Geröllhang 2 km E Isikli: 37,1434298N; 37,2189502E – 1123m.

Das verwirrende Netz von Nebenstraßen Richtung Gaziantep meistert Jan mit seinem GPS-Gerät. Ganz können wir die Großstadt nicht vermeiden, nett dass wir hier Palmtauben sehen. In Birecik sagt uns das schmuddelige Hotel im Zentrum nicht zu. Da quartieren wir uns doch lieber im Motel ein, auch wenn es an der Hauptstraße liegt. Der erste Weg führt uns natürlich in das berühmte „Eulen-Café. Gleich, als wir „dörttane çay“ ordern, werden wir informiert. „Baykus” sitze immer auf dem Baum über einem der Tische (Baykus ist eigentlich der Uhu; es ist aber klar, dass das Objekt unserer Begierde, die Streifenohreule gemeint ist). Sie ist aber unerklärlicherweise nicht aufzufinden, und wir werden auf die Dämmerung vertröstet. “Saat sekiz buçuk“, um halb neun, hätten wir gute Chancen.

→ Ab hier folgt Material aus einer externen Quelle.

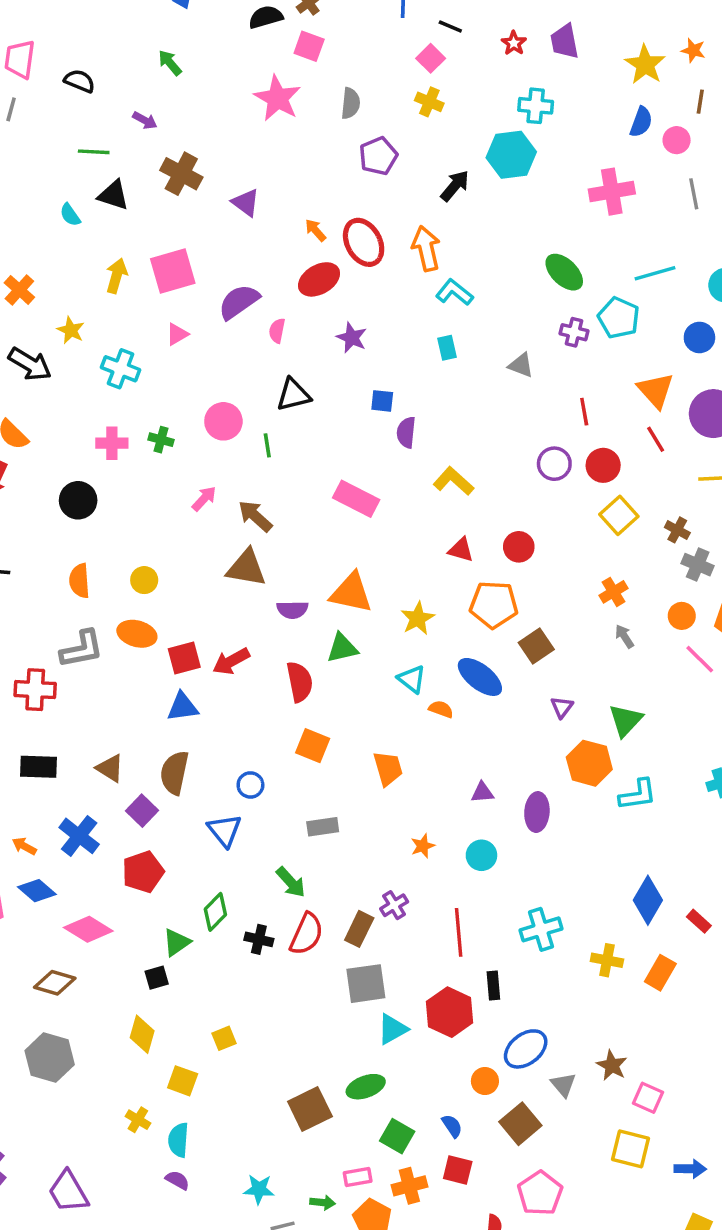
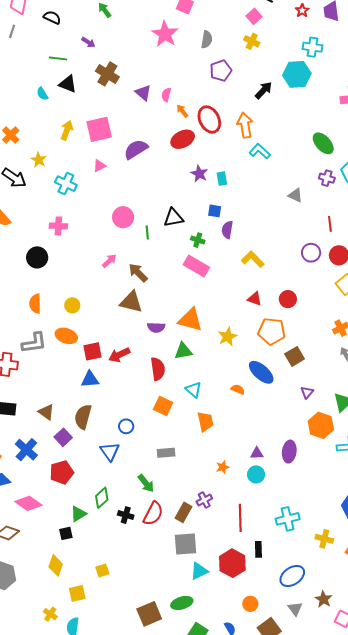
pink semicircle: (277, 331) -> (166, 95), moved
cyan rectangle: (447, 348) -> (222, 179), moved
black triangle: (293, 395) -> (173, 218), moved
green cross: (161, 440) -> (198, 240), moved
cyan triangle: (412, 679) -> (193, 390), moved
purple triangle: (482, 792) -> (257, 453), moved
blue ellipse: (526, 1049) -> (292, 576), moved
yellow square: (183, 1081) -> (77, 593), turned -36

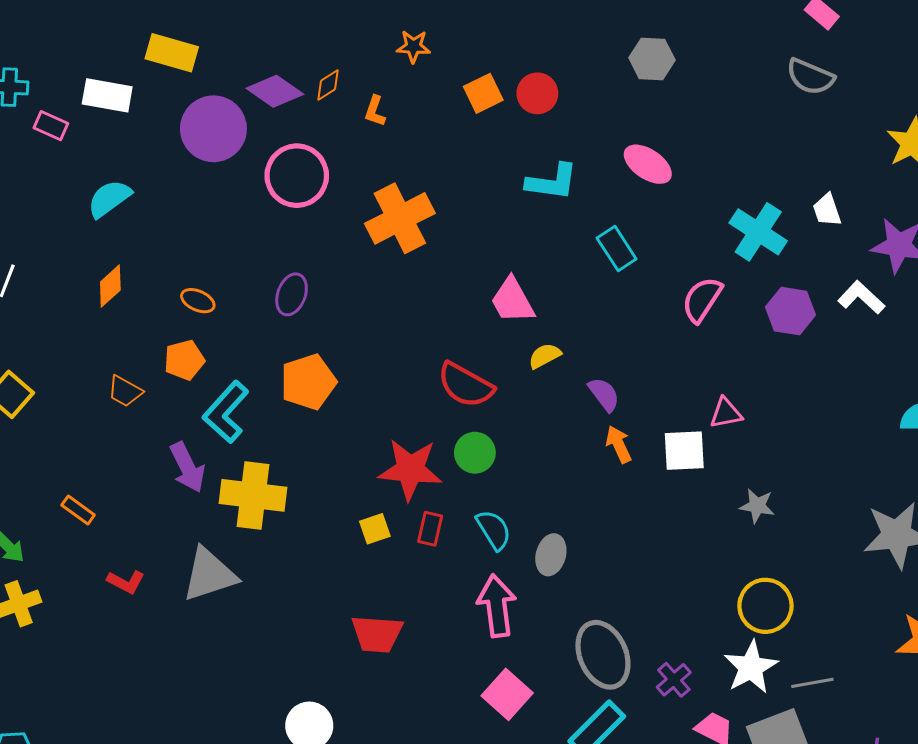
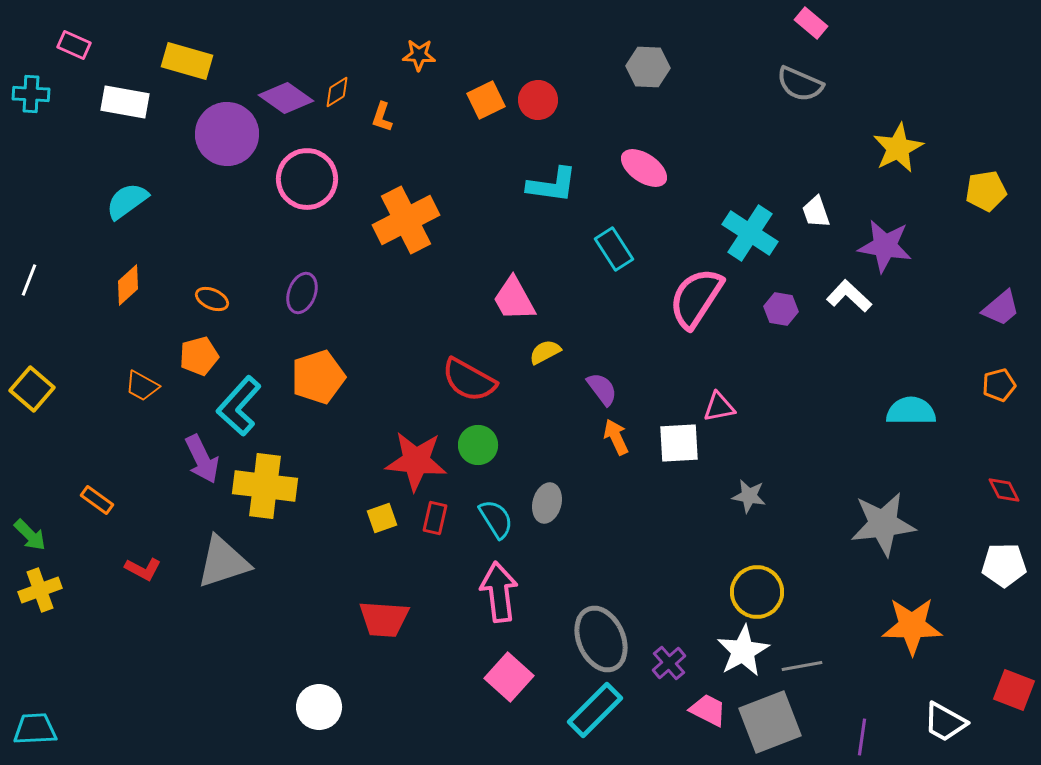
pink rectangle: (51, 126) -> (74, 45), moved
pink semicircle: (702, 300) -> (696, 298), size x1.4
purple hexagon: (790, 311) -> (781, 309), size x0.7
gray ellipse: (551, 555) -> (547, 503), moved

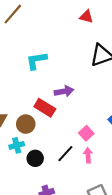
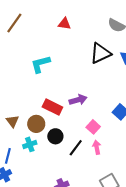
red triangle: (86, 17) -> (64, 24), moved
purple arrow: (64, 91) -> (78, 100), moved
black circle: (35, 158) -> (55, 136), moved

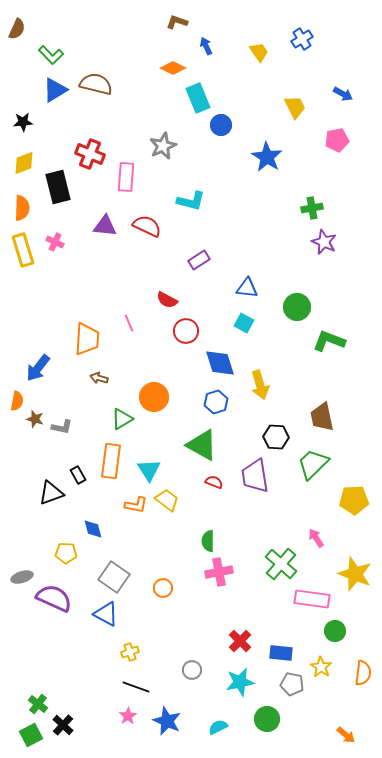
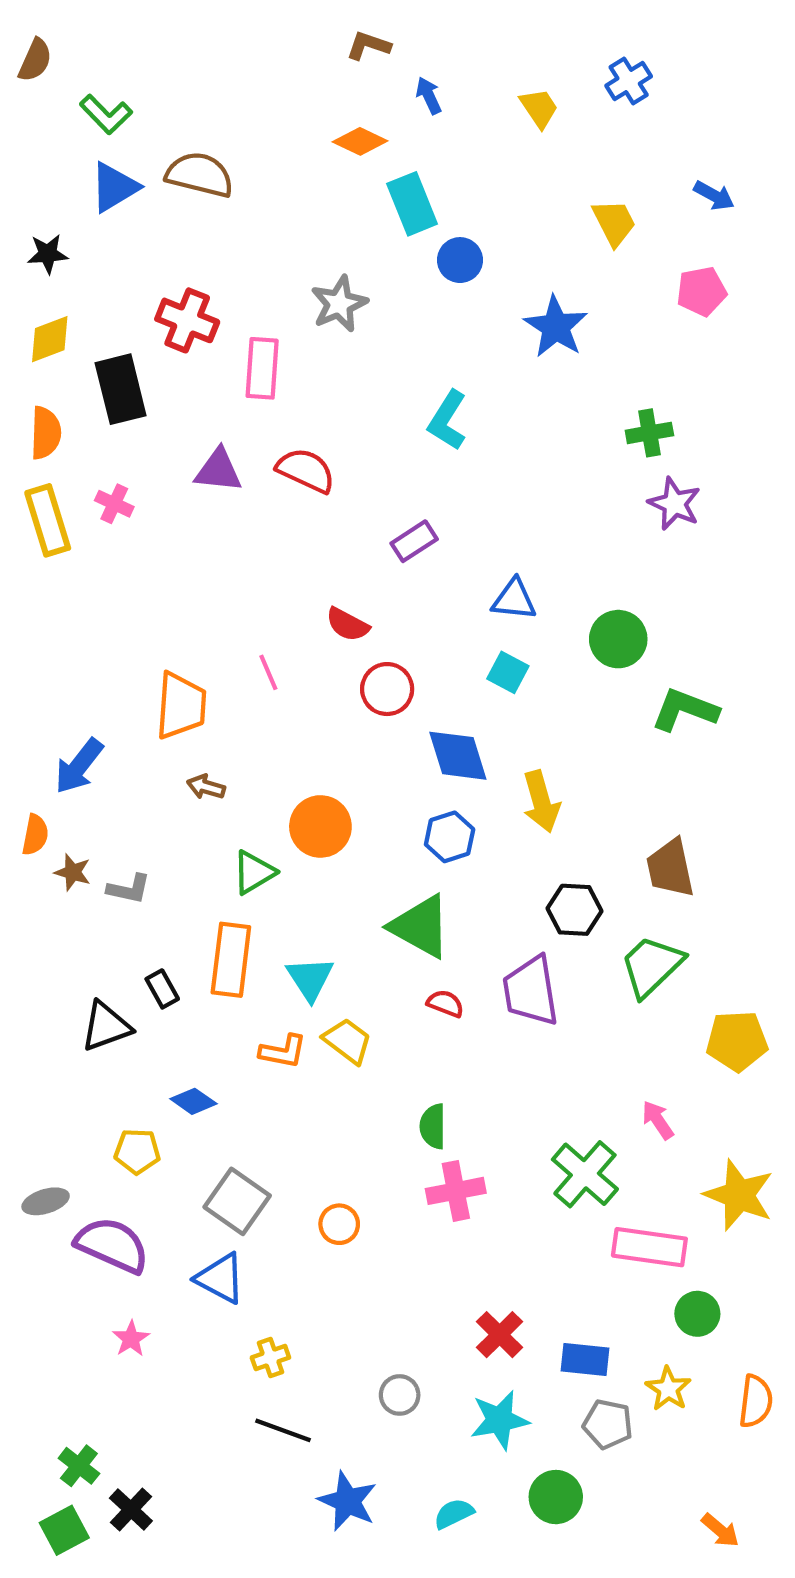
cyan L-shape: (191, 201) -> (447, 420), moved, turned 108
blue diamond: (93, 529) -> (193, 1101), turned -40
pink star: (128, 716) -> (131, 1339), moved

Wir genehmigen uns ein feudales Esssen im Fischrestaurant und sind vor Dämmerungsbeginn zurück. Nach mehreren Runden Çay werden wir unruhig. Die jungen Waldohreulen fiepen schon über uns in den Baumkronen, aber der Stamm-Baum der gesuchten Eule, von unangenehmem Neonlicht beleuchtet, bleibt vogelfrei. Wir streunen einzeln im den dunkleren Teil des Parks herum. Der Lärm des auf vollste Lautstärke aufgedrehten Fernsehers verfolgt uns bis in den letzten Winkel. Hier und da huscht irgendeine Eule durchs Geäst, unmöglich sie zu bestimmen. In der dunkelsten Ecke des Cafégartens höre ich einen seltsamen Warnruf, eine hohe, unrhythmische Rufreihe. War das die gesuchte Eule, deren Erregungsruf „Der Svensson“ mit „hoch quiekend ‚tzir tir tir ir‘“ beschreibt? Als die anderen endlich da sind, herrscht natürlich wieder das Schweigen im Walde, und wir vertagen die Suche auf den nächsten Abend.